Алексеев умер на рассвете 11 марта.
Его убийцу признали невменяемым, и ответственности он не понес. Стоял ли кто-нибудь за его спиной, так и осталось невыясненным.
Меня всегда интересовал вопрос: что это за страна, где убивают таких, как Столыпин и Алексеев? Я понимаю всю некорректность такого вопроса. Любой историк может легко описать уникальность обстоятельств, назвать тысячу возможных причин и завалить статистикой. Но ведь так можно сказать и про Пушкина. Вместе с тем, когда Марина Цветаева пишет, что поэт в России — тот, кого убивают, мы понимаем обобщенный смысл сказанного.
Какая-то социальная невыносимость свободной и сильной личности на фоне аморфной массы, которую государство считает своей собственностью, — удел, по-моему, не только поэтов на Руси. Но и тех людей, что в обход политики сочетали деловую хватку с высоким чувством ответственности, — их тоже так или иначе «обламывали» во все времена.
Если вспомнить, что перед смертью Алексеев сказал: «Я умираю как солдат на посту» и не отнести эти слова только на счет некоторой театральности (безусловно присущей этому человеку), то можно попытаться объяснить, что именно он понимал под независимостью поведения. И почему мощный внутренний темперамент и умение «не раболепствовать перед властями» не помешали ему отработать два полных срока во времена контрреформ и ущемления прав городского самоуправления, которому он отдал столько сил и ума.

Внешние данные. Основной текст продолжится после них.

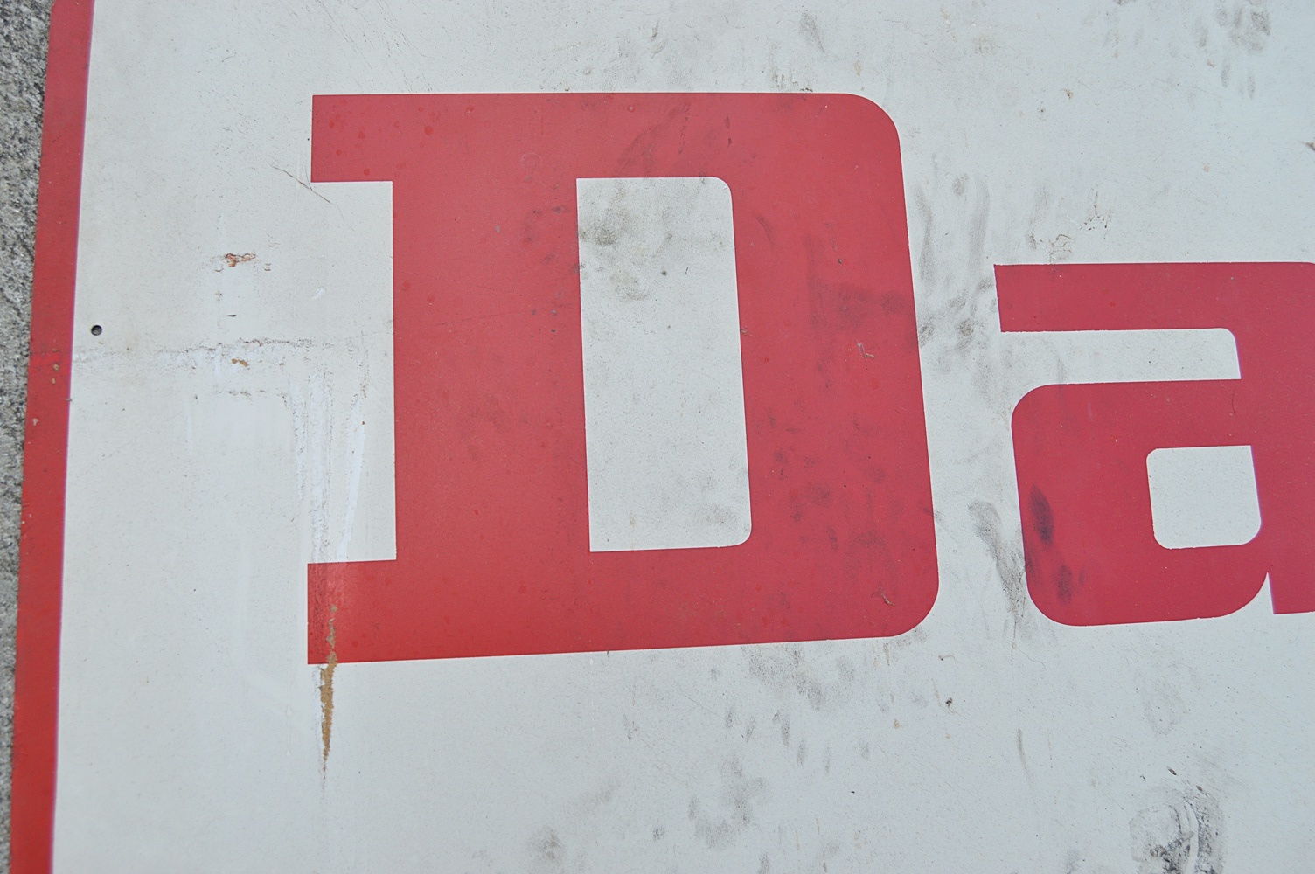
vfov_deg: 38.3
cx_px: 658
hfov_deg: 55.1
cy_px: 437
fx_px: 1259
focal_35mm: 34
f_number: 5.6
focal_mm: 23
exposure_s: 1/125
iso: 125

Может быть, ощущение «солдата на посту» было следствием прямой соотнесенности с государством помимо всех имперских инстанций. Пусть в отличие от Чичерина он снова стал провожать военного генерал-губернатора при официальных отъездах в Петербург. Зато он мог пустить о том же генерал-губернаторе по Москве анекдот (как тот приветствовал шведского короля рекламой на коробке шведских спичек), а это было пострашнее для авторитета центральной власти, чем непочтительность в исполнении процедуры. Примиряясь с презираемыми им имперскими инстанциями, он делал это для блага империи как таковой, солдатом которой — не без внутренней высокой патетики — себя ощущал.
Алексеев умер в сорок лет. Пятую часть своей недолгой жизни, то есть всего восемь лет — он был городским головой. Но оставил такой след в биографии города, что все, кто писал о Москве и ее истории, единогласно называли именно Алексеева самым «типично московским» из всех прошлых и будущих руководителей города. В чем тут дело? И что это за особое «московское» качество?
Вопрос для нас далеко не праздный. Потому что, возрождая основы столичного самоуправления, мы должны были быть уверенными, что не отступаем от исторической традиции, не навязываем городу нечто чуждое, не укорененное в коллективной памяти москвичей.
Можно без конца говорить, что Москва после большевистского передела стала совсем другой, кардинально изменила состав населения, расползлась, испортилась типовой застройкой, столько всего потеряла… И тем не менее каждый, кто сюда приезжает, а тем более здесь поселяется, неизменно приобщается к «духу Москвы», парадоксальным образом сочетающему мощь одной из крупнейших столиц современного мира с удивительной патриархальностью и домашностью, которая за прошедшие годы не только не исчезла, но даже усилилась. Это я слышал от иностранцев, посещавших столицу, от друзей из других республик, из других городов. Это я чувствовал каждый день, разъезжая по далеким районам, встречаясь с людьми. Даже сам стиль общения главы исполнительной власти с горожанами установился совершенно не тот, что в Санкт-Петербурге.